Esce venerdì 8 marzo 2024 su tutte le piattaforme digitali e in distribuzione Believe Music Italy il nuovo singolo dei P L Z dal titolo “Cose belle“. Un nuovo capitolo per il duo senza volto di stanza a Milano: un’anima pulsante techno pop, una creatura luminosa dalle venature cantautorali che, come uno spettro, vedevamo aggirarsi per la scena musicale già dal 2021, quando uscì l’album di debutto “M E G A” (Costello’s Records), e che ora (finalmente) è di ritorno.

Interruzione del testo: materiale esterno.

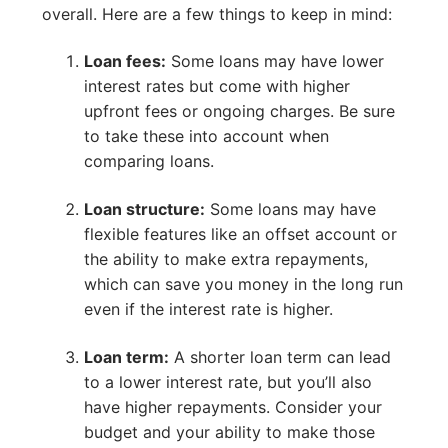
overall. Here are a few things to keep in mind:
Loan fees:
Some loans may have lower
interest rates but come with higher
upfront fees or ongoing charges. Be sure
to take these into account when
comparing loans.
Loan structure:
Some loans may have
flexible features like an offset account or
the ability to make extra repayments,
which can save you money in the long run
even if the interest rate is higher.
Loan term:
A shorter loan term can lead
to a lower interest rate, but you’ll also
have higher repayments. Consider your
budget and your ability to make those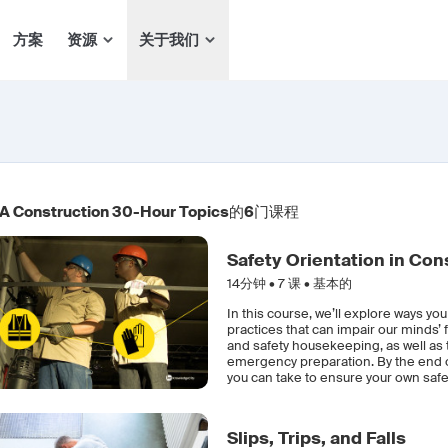
方案
资源
关于我们
 Construction 30-Hour Topics
的
6
门课程
Safety Orientation in Con
14分钟 •
7
课 • 基本的
In this course, we’ll explore ways yo
practices that can impair our minds’ 
and safety housekeeping, as well as
emergency preparation. By the end of
you can take to ensure your own safet
Slips, Trips, and Falls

“È successa una cosa bella”, “Abbiamo visto una cosa bella”. Quante volte abbiamo letto o scritto una caption così? Tra tutte le espressioni che rimbalzano per i social, cosa bella è la più emblematica: veste sempre, non impegna e si porta dentro il desiderio di essere accettati e, perché no, accompagnati, sostenuti nel salire al contrario le scale mobili della vita e della società. Un bisogno tutto umano, plasmato dalle convenzioni, distorto dalle regole dell’attrazione. Il pezzo è il resoconto semiserio di questa dinamica, calata in un rapporto di coppia e resa mantra technoide, tutto moine e spasmi che si inabissano in una notte darkwave, sotto la luce pulsante di un sole-lampione. “Ti scriverò soltanto cose belle, perché se no te ne vai via”: è l’idea malsana per cui accettazione, amore e affermazione sociale non passano dal superamento del conflitto, ma dalla sua rimozione.
La cover del singolo inaugura la collaborazione con il progetto BeautySucksOrKills di Emanuele Ferretti e rappresenta il primo di una serie di ritratti di ‘mostri carini’ che costituiscono il concept del nuovo album.

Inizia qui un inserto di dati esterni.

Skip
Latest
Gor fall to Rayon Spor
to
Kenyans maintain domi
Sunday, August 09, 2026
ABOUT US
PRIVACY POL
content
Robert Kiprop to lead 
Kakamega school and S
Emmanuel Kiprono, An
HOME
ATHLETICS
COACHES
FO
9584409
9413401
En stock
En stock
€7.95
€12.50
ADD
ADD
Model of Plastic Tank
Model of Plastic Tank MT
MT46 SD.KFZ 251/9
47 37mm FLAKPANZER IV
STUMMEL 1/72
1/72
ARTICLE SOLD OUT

Per conoscerli meglio, abbiamo deciso di farci invitare a casa loro, al Supermoon Studio dove nascono i loro brani, e ci hanno mostrato cinque oggetti che parlassero anche della loro storia.
1. SUPERMOON LIGHT BEACON
La nostra casa è il Supermoon Studio, dove produciamo e ci riproduciamo. Questa è l’insegna faro che ci illumina nella notte: quando non abbiamo idea di dove andare a parare con un beat o un sample, una linea vocale o una frase, guardiamo quella luce azzurrognola e ci ricordiamo chi siamo e da dove veniamo.
2. LE MASCHERE “LATEX BIOSAS”
“Vivi nascosto” dice il saggio epicureo. Noi lo abbiamo preso alla lettera, coprendoci la faccia, appiattendo ogni tratto identificativo, in barba alle leggi antiterrorismo del pianeta. E lo abbiamo fatto un po’ per l’amico Epicuro, un po’ perché averle in faccia è una sensazione pazzesca. La nostra seconda pelle è puro lattice elastico e fragile. Qualcuna ci è esplosa in faccia mentre suonavano, qualcun’altra porta i segni indelebili del sudore versato (e mai asciugato). Sono le nostre compagne di vita, la nostra croce e delizia.
3. TANZABÄR DIE TANZMASCHINE
Questa scatolina è fra gli elettrodomestici che preferiamo. Ci si cucina i beat in tutte le salse, electro, techno, garage, house. È tanto caruccia quanto stronza: scordatevi che vi tenga salvate in memoria le ricette. Ogni volta è come la prima volta con lei. Ma le vogliamo bene lo stesso, con lei si mangia da dio.
4. EREBUS, IL DIO DEI BASSI INFERNALI
Come in ogni casa che si rispetti, anche al Supermoon Studio c’è un accesso diretto all’inferno. Nel nostro caso si passa da questo coso. Si tratta solo di intonare i suoi tre oscillatori, cosa possibile solo poche volte all’anno, in concomitanza di certe convergenze astrali o quando il pezzo che stiamo scrivendo è decente. Erebus è un dio dispettoso ed esigente.
5. P L Z SYNTH BRUSH
Oggetto di piacere, strumento di precisione, la nostra spazzola da synth è un tool “necessario”. Ci si fanno dei cascami di suono stupendi, facendola scivolare dolcemente su tasti, knob e cursori. Un gesto rilassante che libera endorfine e ossitocina come neanche accarezzare un gatto.